## [What you are asked to do]
For the word "property", find each line in the entries where it occurs and copy that line.

## [Given entries]
.....

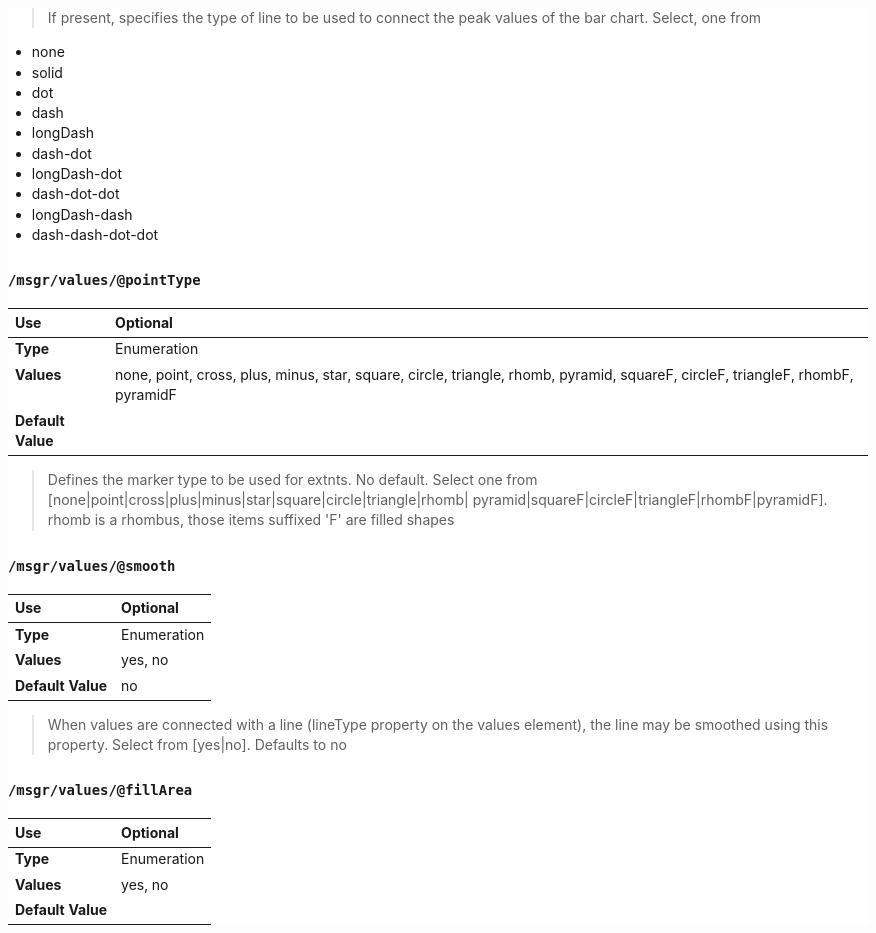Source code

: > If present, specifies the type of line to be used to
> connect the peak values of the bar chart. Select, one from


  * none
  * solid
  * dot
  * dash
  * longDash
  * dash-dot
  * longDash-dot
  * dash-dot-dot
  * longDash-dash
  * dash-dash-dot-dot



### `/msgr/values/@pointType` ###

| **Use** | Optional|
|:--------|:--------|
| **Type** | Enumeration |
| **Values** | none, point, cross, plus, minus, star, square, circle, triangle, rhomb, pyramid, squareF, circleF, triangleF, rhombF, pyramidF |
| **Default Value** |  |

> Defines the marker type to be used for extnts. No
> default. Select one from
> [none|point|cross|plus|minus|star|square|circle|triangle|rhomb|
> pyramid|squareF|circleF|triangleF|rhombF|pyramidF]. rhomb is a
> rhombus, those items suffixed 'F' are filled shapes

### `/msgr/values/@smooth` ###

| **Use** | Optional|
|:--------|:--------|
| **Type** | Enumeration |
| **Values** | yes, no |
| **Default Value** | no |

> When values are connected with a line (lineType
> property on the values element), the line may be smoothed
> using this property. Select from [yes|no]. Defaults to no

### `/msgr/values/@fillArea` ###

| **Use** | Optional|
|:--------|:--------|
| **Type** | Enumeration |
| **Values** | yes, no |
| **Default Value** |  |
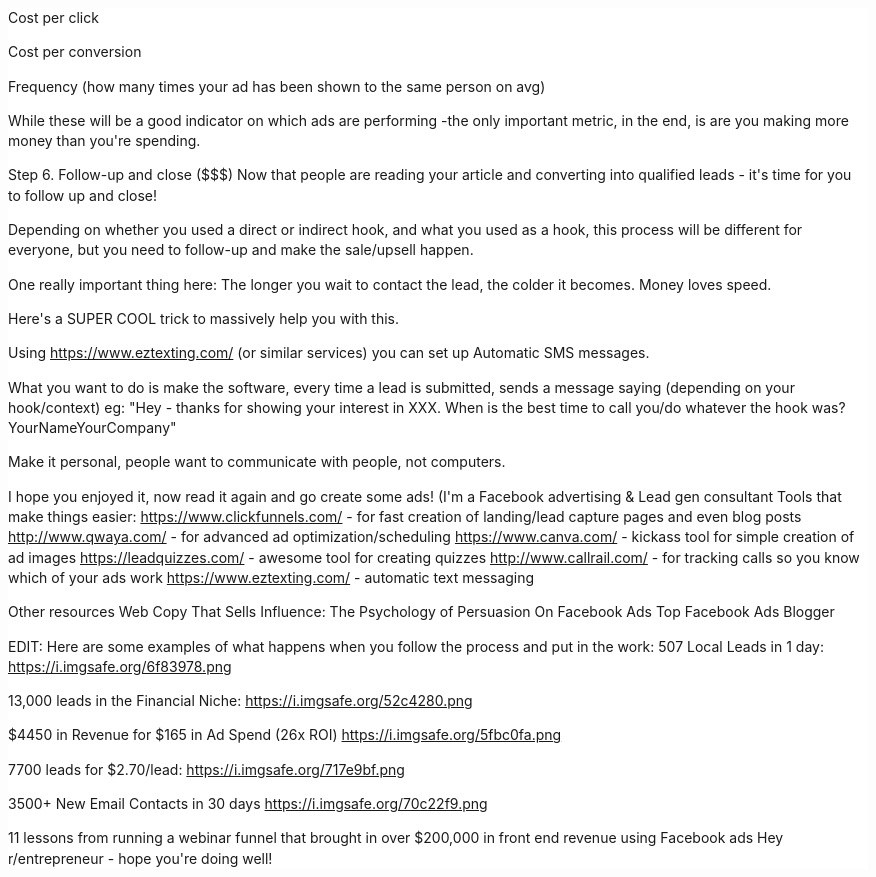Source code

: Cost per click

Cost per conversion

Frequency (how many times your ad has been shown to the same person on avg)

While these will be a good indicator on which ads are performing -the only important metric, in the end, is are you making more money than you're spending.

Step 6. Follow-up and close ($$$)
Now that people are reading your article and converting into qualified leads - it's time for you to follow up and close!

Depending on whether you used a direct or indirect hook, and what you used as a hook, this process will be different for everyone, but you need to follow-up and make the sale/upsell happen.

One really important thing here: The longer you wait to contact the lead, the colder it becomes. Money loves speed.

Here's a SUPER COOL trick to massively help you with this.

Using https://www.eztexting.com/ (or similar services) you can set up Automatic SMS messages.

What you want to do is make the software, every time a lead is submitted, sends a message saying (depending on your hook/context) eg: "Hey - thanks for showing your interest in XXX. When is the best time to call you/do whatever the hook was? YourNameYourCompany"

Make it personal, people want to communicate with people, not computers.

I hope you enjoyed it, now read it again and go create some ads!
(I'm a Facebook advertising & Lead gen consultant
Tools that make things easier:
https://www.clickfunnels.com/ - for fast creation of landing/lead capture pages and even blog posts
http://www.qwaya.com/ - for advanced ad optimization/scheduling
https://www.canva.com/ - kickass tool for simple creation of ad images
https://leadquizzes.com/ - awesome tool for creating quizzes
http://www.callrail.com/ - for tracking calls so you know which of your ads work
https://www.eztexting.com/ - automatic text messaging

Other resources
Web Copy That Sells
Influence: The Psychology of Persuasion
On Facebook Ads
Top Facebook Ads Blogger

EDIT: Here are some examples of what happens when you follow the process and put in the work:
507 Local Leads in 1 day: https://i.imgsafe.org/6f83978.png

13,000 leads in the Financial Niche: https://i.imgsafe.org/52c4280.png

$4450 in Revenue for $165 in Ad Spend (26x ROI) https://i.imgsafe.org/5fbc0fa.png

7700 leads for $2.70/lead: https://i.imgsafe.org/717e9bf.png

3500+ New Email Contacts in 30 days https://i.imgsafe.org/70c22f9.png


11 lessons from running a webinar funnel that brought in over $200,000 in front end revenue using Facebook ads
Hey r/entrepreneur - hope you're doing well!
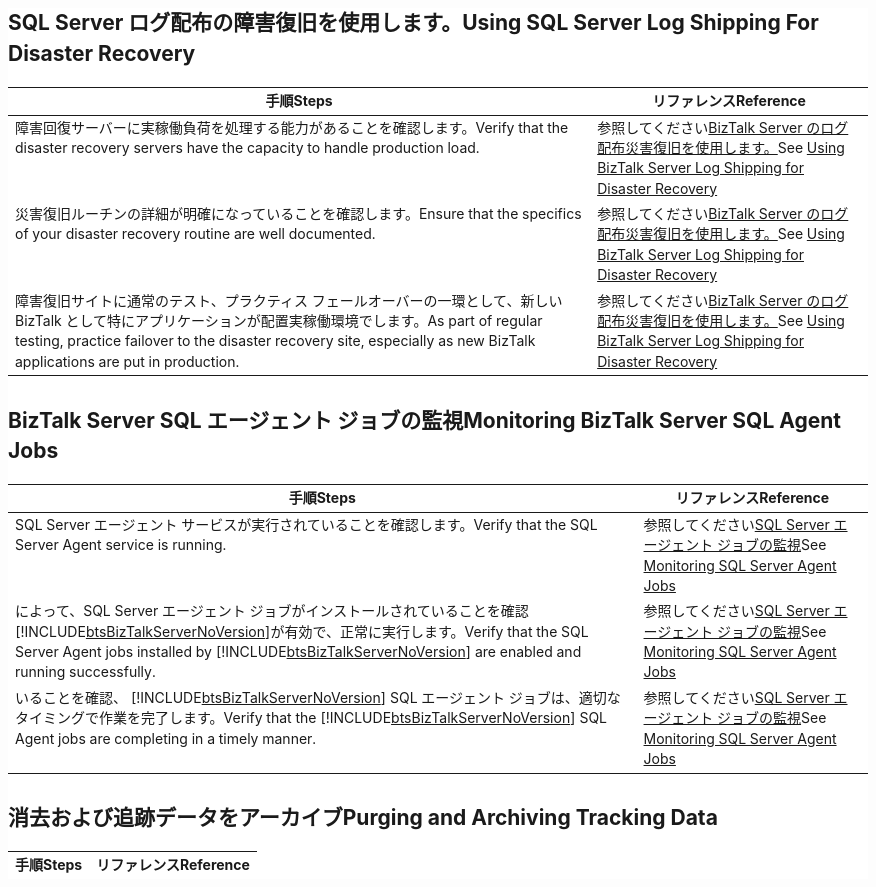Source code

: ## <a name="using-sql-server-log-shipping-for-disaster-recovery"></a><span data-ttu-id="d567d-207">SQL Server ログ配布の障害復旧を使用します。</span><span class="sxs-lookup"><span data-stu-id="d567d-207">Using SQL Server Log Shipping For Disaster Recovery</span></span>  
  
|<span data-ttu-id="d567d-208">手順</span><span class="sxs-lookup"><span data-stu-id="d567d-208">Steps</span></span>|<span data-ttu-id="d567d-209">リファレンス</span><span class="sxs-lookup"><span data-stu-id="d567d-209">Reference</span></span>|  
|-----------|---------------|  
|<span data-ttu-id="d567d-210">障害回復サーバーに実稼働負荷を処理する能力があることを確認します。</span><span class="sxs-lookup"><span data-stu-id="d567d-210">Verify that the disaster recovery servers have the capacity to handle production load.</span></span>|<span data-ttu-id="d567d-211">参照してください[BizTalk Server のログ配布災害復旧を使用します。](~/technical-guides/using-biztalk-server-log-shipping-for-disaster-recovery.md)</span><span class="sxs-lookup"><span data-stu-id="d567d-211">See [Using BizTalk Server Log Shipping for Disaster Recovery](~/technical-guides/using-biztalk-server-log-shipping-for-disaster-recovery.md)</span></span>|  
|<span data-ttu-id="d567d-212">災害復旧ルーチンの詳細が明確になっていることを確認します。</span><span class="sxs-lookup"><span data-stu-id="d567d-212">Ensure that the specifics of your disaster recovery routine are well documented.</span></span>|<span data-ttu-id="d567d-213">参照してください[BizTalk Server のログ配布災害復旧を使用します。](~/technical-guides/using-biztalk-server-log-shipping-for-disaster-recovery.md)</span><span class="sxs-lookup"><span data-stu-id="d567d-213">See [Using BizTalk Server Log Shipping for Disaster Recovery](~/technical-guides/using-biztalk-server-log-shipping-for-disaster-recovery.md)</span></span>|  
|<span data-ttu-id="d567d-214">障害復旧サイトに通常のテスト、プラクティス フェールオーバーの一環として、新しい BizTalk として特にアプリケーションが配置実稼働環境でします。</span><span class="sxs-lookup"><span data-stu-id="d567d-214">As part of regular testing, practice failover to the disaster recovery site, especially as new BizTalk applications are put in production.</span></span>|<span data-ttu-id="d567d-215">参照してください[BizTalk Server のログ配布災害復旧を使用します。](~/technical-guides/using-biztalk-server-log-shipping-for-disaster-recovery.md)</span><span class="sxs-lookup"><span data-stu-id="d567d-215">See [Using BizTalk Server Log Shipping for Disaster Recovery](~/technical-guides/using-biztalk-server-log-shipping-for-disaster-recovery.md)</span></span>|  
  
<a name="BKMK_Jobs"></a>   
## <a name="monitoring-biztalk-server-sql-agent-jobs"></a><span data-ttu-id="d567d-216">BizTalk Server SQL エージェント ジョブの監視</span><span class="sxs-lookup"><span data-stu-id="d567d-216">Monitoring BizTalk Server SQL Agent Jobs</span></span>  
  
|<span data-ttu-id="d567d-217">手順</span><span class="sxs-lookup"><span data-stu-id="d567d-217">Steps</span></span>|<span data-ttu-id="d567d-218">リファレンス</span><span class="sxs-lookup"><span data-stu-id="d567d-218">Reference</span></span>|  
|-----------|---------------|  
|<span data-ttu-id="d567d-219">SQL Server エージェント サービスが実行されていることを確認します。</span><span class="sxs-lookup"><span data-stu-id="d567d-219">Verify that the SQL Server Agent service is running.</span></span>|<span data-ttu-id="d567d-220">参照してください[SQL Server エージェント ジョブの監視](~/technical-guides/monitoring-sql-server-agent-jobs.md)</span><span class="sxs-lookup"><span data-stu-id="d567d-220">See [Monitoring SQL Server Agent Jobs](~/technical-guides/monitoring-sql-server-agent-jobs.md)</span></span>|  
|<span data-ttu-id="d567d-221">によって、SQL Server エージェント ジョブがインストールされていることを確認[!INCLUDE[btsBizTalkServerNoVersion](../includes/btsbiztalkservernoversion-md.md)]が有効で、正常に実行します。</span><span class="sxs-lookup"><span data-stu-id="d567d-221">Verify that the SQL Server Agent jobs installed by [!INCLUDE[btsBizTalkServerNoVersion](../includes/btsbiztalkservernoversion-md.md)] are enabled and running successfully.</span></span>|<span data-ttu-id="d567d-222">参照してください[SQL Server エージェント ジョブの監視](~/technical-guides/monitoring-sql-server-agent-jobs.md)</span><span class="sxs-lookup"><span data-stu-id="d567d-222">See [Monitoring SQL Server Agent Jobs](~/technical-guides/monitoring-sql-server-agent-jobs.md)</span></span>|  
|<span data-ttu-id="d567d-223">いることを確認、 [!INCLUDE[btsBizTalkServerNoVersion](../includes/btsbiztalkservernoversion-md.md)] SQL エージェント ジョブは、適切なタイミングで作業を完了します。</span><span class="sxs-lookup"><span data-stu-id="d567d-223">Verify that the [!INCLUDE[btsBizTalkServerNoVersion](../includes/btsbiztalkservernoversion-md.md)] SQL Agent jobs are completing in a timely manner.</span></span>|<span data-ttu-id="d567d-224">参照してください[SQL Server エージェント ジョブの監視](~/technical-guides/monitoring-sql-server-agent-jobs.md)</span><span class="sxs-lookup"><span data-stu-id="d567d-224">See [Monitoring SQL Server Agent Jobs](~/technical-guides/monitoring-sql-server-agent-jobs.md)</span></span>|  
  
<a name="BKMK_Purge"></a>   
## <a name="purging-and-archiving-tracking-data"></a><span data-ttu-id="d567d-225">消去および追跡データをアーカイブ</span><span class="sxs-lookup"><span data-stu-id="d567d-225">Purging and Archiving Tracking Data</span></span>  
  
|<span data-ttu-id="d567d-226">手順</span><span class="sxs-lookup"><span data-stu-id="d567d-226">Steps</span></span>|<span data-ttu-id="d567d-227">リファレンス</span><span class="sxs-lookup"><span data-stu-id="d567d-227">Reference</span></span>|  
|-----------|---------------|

.....

## [Exercise response]
> property on the values element), the line may be smoothed
> using this property. Select from [yes|no]. Defaults to no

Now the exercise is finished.